### Exercise goal
Please turn the lines of the material between the line holding "3 primeros meses" and the line holding "конфиденциальности", inclusive, into a numbered list, leaving out any blank lines.

### Exercise material

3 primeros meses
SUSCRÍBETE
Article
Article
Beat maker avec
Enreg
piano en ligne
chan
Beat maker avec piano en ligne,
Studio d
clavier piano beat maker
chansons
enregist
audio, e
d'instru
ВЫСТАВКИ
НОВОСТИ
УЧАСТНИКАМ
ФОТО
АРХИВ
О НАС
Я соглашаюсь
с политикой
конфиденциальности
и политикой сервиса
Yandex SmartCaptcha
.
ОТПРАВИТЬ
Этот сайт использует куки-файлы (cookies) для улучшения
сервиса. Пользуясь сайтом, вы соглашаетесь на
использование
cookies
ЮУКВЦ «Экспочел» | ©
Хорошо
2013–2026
* * *
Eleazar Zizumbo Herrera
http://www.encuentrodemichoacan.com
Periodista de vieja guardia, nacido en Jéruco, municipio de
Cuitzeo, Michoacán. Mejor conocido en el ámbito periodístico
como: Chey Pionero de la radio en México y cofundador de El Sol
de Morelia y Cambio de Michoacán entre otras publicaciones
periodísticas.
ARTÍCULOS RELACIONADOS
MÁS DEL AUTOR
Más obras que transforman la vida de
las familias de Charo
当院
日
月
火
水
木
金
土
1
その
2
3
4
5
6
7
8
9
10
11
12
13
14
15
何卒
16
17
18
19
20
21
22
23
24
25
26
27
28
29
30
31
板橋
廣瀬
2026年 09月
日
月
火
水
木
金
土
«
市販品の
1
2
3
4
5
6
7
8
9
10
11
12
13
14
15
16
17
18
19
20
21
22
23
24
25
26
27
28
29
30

### Task response
1. 3 primeros meses
2. SUSCRÍBETE
3. Article
4. Article
5. Beat maker avec
6. Enreg
7. piano en ligne
8. chan
9. Beat maker avec piano en ligne,
10. Studio d
11. clavier piano beat maker
12. chansons
13. enregist
14. audio, e
15. d'instru
16. ВЫСТАВКИ
17. НОВОСТИ
18. УЧАСТНИКАМ
19. ФОТО
20. АРХИВ
21. О НАС
22. Я соглашаюсь
23. с политикой
24. конфиденциальности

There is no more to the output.